Moreover, when a partnership makes a charitable contribution of property, the basis of each partner's interest in the partnership is decreased (but not below zero) by the amount of the partner's share of the partnership's basis in the property contributed. 90

The adjusted basis of a partner's interest in a partnership must be increased by the sum of the partner's distributive share for the tax year and prior tax years of the taxable income of the partnership, the income of the partnership that is exempt from tax, and the excess of the deductions for depletion over the basis of the property subject to depletion. 91 The adjusted basis of a partner's interest in a partnership must be decreased (but not below zero) by distributions by the partnership, as well as by the sum of the partner's distributive share for the tax year and prior tax years of the losses of the partnership and expenditures of the partnership that are not deductible in computing taxable income and not properly chargeable to a capital account. 92

The adjustments to the basis of a partner's interest in a partnership are necessary to prevent inappropriate or unintended benefits or detriments to the partners.

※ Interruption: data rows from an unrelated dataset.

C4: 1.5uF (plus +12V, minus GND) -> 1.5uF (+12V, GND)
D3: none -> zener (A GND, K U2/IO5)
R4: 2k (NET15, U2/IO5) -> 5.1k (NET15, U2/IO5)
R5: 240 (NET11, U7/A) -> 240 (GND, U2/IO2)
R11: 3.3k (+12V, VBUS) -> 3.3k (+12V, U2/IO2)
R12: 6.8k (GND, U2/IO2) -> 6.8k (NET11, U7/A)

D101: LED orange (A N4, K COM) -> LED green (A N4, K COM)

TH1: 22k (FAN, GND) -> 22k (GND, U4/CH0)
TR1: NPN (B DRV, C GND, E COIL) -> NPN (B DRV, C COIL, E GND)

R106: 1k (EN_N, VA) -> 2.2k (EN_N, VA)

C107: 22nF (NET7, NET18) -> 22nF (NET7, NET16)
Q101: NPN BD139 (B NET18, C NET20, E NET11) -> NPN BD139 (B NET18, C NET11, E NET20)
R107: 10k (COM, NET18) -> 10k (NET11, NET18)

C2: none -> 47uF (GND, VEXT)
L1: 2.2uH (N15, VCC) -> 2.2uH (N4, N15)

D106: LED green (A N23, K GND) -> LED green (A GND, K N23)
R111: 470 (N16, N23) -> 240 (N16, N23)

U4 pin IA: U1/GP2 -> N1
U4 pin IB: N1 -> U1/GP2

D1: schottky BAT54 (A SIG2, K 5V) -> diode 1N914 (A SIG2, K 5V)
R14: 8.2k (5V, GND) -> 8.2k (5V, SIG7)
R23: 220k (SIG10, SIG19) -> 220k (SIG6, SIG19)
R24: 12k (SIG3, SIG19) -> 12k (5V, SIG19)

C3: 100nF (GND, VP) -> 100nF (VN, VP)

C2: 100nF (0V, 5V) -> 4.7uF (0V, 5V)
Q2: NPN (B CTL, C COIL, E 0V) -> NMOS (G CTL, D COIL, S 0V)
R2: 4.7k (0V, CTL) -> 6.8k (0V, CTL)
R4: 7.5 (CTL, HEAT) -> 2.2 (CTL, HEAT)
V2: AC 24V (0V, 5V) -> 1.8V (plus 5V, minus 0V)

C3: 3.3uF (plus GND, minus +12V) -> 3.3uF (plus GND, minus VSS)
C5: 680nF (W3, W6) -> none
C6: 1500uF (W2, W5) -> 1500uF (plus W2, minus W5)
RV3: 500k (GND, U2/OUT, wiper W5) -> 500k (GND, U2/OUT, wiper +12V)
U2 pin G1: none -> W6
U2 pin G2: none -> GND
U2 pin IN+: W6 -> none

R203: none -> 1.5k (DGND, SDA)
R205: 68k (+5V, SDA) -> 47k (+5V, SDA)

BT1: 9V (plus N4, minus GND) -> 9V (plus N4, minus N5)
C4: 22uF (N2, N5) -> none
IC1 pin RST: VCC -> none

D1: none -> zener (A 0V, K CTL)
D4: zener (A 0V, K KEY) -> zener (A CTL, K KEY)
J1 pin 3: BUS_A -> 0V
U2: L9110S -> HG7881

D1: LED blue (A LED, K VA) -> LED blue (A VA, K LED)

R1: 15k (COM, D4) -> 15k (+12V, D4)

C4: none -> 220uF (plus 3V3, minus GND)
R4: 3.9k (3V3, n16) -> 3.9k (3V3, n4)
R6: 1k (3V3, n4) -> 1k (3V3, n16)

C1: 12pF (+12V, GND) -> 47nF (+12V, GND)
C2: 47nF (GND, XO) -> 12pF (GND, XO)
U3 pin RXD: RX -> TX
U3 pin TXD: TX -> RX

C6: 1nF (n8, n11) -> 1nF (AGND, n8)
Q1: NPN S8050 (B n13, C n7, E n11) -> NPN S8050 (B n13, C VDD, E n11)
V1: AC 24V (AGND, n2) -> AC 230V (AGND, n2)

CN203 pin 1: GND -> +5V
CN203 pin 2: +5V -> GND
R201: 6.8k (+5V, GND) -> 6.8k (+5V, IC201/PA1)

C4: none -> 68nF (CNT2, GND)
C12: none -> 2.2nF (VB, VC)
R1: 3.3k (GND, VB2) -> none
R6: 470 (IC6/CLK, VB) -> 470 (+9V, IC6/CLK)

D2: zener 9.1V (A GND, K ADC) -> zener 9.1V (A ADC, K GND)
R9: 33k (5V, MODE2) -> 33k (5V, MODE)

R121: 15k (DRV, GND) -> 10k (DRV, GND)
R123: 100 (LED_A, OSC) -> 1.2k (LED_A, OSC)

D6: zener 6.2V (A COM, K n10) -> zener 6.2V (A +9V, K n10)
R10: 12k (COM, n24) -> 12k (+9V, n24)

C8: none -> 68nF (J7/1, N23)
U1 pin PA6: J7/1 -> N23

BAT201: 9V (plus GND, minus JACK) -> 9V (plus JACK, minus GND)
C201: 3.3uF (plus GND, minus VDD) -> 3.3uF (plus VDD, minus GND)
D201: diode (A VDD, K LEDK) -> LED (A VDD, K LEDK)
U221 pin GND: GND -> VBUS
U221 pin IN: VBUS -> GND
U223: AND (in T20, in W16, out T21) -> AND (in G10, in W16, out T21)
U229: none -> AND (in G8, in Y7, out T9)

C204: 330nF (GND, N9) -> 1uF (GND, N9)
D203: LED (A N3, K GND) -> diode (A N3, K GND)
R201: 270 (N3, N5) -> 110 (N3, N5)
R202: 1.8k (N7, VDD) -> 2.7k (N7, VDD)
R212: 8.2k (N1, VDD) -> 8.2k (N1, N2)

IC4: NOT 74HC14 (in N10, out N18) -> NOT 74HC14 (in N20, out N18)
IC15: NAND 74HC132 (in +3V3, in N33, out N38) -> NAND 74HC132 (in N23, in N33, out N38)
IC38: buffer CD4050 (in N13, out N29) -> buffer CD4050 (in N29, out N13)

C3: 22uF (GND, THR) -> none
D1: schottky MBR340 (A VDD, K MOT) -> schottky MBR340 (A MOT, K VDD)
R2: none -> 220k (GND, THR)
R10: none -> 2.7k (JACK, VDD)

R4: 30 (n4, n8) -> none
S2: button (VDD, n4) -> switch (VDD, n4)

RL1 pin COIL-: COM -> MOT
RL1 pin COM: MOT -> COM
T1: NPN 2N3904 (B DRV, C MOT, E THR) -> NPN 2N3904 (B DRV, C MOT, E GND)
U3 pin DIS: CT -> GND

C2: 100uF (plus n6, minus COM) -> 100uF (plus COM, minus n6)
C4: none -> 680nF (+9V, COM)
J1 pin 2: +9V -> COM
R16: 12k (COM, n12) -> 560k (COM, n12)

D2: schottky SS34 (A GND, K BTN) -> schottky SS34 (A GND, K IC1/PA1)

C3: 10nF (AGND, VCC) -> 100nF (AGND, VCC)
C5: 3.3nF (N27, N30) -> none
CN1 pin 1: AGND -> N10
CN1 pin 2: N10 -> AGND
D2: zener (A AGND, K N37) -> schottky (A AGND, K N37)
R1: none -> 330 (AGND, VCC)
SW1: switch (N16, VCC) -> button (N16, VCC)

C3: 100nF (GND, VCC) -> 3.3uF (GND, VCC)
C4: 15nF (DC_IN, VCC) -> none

Generally, the basis of a partner's interest in a partnership is adjusted to reflect the tax allocations of the partnership to that partner. This adjustment ensures that the income and loss of the partnership are taken into account by its partners only once. Also, adjustments must be made to reflect certain nontaxable events in the partnership. 93 For example, a partner's share of nontaxable income (such as exempt income) is added to the basis of the partner's interest because, absent a basis adjustment, the partner could recognize gain with respect to the tax-exempt income (such as on a sale or redemption of the partner's interest), and the benefit of the tax-exempt income would be lost to the partner. Likewise, a partner's share of nondeductible expenditures must be deducted from the partner's basis to prevent that amount from giving rise to a loss to the partner on a sale or redemption of the partner's interest in the partnership.